▸ **How to complete this task**: Would you please copy the part of the material below that opens with the line containing "- some tables have missing borders" and closes with the line containing "The generated CSV"? Copy it exactly, and only it.

--- Task input Enclosed Below ---

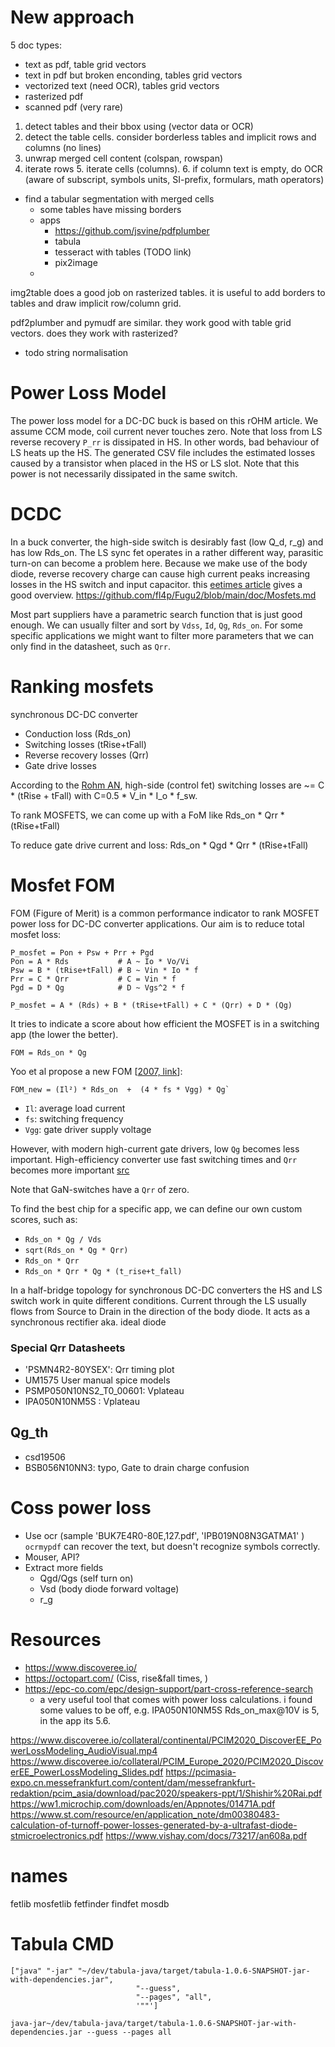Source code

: # New approach

5 doc types:
- text as pdf, table grid vectors
- text in pdf but broken enconding, tables grid vectors
- vectorized text (need OCR), tables grid vectors
- rasterized pdf
- scanned pdf (very rare)


1. detect tables and their bbox using (vector data or OCR)
2. detect the table cells. consider borderless tables and implicit rows and columns (no lines)
3. unwrap merged cell content (colspan, rowspan)
4. iterate rows
   5. iterate cells (columns).
   6. if column text is empty, do OCR (aware of subscript, symbols units, SI-prefix, formulars, math operators)

- find a tabular segmentation with merged cells
  - some tables have missing borders
  - apps
    - https://github.com/jsvine/pdfplumber 
    - tabula
    - tesseract with tables (TODO link)
    - pix2image 
  - 

img2table does a good job on rasterized tables.
it is useful to add borders to tables and draw implicit row/column grid. 

pdf2plumber and pymudf are similar.
they work good with table grid vectors. does they work with rasterized?

- todo string normalisation

# Power Loss Model

The power loss model for a DC-DC buck is based on this rOHM article. We assume CCM mode, coil current never touches
zero.
Note that loss from LS reverse recovery `P_rr` is dissipated in HS. In other words, bad behaviour of LS heats up the HS.
The generated CSV file includes the estimated losses caused by a transistor when placed in the HS or LS slot.
Note that this power is not necessarily dissipated in the same switch.

# DCDC

In a buck converter, the high-side switch is desirably fast (low Q_d, r_g) and has low Rds_on.
The LS sync fet operates in a rather different way, parasitic turn-on can become a problem here.
Because we make use of the body diode, reverse recovery charge can cause high current peaks increasing losses in the HS
switch and input capacitor.
this [eetimes article](https://www.eetimes.com/how-fet-selection-can-optimize-synchronous-buck-converter-efficiency/)
gives a good overview.
https://github.com/fl4p/Fugu2/blob/main/doc/Mosfets.md

Most part suppliers have a parametric search function that is just good enough.
We can usually filter and sort by `Vdss`, `Id`, `Qg`, `Rds_on`.
For some specific applications we might want to filter more parameters that we can only find in the datasheet, such
as `Qrr`.

# Ranking mosfets

synchronous DC-DC converter

* Conduction loss (Rds_on)
* Switching losses (tRise+tFall)
* Reverse recovery losses (Qrr)
* Gate drive losses

According to
the [Rohm AN](https://fscdn.rohm.com/en/products/databook/applinote/ic/power/switching_regulator/power_loss_appli-e.pdf),
high-side (control fet) switching losses are ~= C * (tRise + tFall) with C=0.5 * V_in * I_o * f_sw.

To rank MOSFETS, we can come up with a FoM like
Rds_on * Qrr * (tRise+tFall)

To reduce gate drive current and loss:
Rds_on * Qgd * Qrr * (tRise+tFall)

# Mosfet FOM

FOM (Figure of Merit) is a common performance indicator to rank MOSFET power loss for DC-DC converter applications.
Our aim is to reduce total mosfet loss:

```
P_mosfet = Pon + Psw + Prr + Pgd
Pon = A * Rds           # A ~ Io * Vo/Vi
Psw = B * (tRise+tFall) # B ~ Vin * Io * f
Prr = C * Qrr           # C = Vin * f
Pgd = D * Qg            # D ~ Vgs^2 * f

P_mosfet = A * (Rds) + B * (tRise+tFall) + C * (Qrr) + D * (Qg)
```

It tries to indicate a score about how efficient the MOSFET is in a switching app (the lower the better).

```
FOM = Rds_on * Qg
```

Yoo et al propose a new FOM [[2007, link](https://sci-hub.se/10.1109/EDSSC.2007.4450305)]:

```
FOM_new = (Il²) * Rds_on  +  (4 * fs * Vgg) * Qg`
```

* `Il`: average load current
* `fs`: switching frequency
* `Vgg`: gate driver supply voltage

However, with modern high-current gate drivers, low `Qg` becomes less important.
High-efficiency converter use fast switching times and `Qrr` becomes more
important [src](https://efficiencywins.nexperia.com/efficient-products/qrr-overlooked-and-underappreciated-in-efficiency-battle)

Note that GaN-switches have a `Qrr` of zero.

To find the best chip for a specific app, we can define our own custom scores, such as:

* `Rds_on * Qg / Vds`
* `sqrt(Rds_on * Qg * Qrr)`
* `Rds_on * Qrr`
* `Rds_on * Qrr * Qg * (t_rise+t_fall)`

In a half-bridge topology for synchronous DC-DC converters the HS and LS switch work in quite different
conditions. Current through the LS usually flows from Source to Drain in the direction of the body diode. It acts as a
synchronous rectifier aka. ideal diode



### Special Qrr Datasheets

* 'PSMN4R2-80YSEX': Qrr timing plot
* UM1575 User manual spice models
* PSMP050N10NS2_T0_00601: Vplateau
* IPA050N10NM5S : Vplateau
## Qg_th
- csd19506
- BSB056N10NN3: typo, Gate to drain charge confusion



# Coss power loss
* Use ocr (sample 'BUK7E4R0-80E,127.pdf', 'IPB019N08N3GATMA1' ) `ocrmypdf` can recover the text, but doesn't recognize
  symbols
  correctly.
* Mouser, API?
* Extract more fields
    * Qgd/Qgs (self turn on)
    * Vsd (body diode forward voltage)
    * r_g

# Resources

* https://www.discoveree.io/
* https://octopart.com/ (Ciss, rise&fall times, )
* https://epc-co.com/epc/design-support/part-cross-reference-search
  * a very useful tool that comes with power loss calculations. i found some values to be off, e.g. IPA050N10NM5S Rds_on_max@10V is 5, in the app its 5.6.

https://www.discoveree.io/collateral/continental/PCIM2020_DiscoverEE_PowerLossModeling_AudioVisual.mp4
https://www.discoveree.io/collateral/PCIM_Europe_2020/PCIM2020_DiscoverEE_PowerLossModeling_Slides.pdf
https://pcimasia-expo.cn.messefrankfurt.com/content/dam/messefrankfurt-redaktion/pcim_asia/download/pac2020/speakers-ppt/1/Shishir%20Rai.pdf
https://ww1.microchip.com/downloads/en/Appnotes/01471A.pdf
https://www.st.com/resource/en/application_note/dm00380483-calculation-of-turnoff-power-losses-generated-by-a-ultrafast-diode-stmicroelectronics.pdf
https://www.vishay.com/docs/73217/an608a.pdf

# names

fetlib
mosfetlib
fetfinder
findfet
mosdb


# Tabula CMD
```
["java" "-jar" "~/dev/tabula-java/target/tabula-1.0.6-SNAPSHOT-jar-with-dependencies.jar",
                            "--guess",
                            "--pages", "all",
                            '""']
                            
java-jar~/dev/tabula-java/target/tabula-1.0.6-SNAPSHOT-jar-with-dependencies.jar --guess --pages all                            
```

--- End of Enclosed Task input ---

▸ **Expected answer**:
  - some tables have missing borders
  - apps
    - https://github.com/jsvine/pdfplumber 
    - tabula
    - tesseract with tables (TODO link)
    - pix2image 
  - 

img2table does a good job on rasterized tables.
it is useful to add borders to tables and draw implicit row/column grid. 

pdf2plumber and pymudf are similar.
they work good with table grid vectors. does they work with rasterized?

- todo string normalisation

# Power Loss Model

The power loss model for a DC-DC buck is based on this rOHM article. We assume CCM mode, coil current never touches
zero.
Note that loss from LS reverse recovery `P_rr` is dissipated in HS. In other words, bad behaviour of LS heats up the HS.
The generated CSV file includes the estimated losses caused by a transistor when placed in the HS or LS slot.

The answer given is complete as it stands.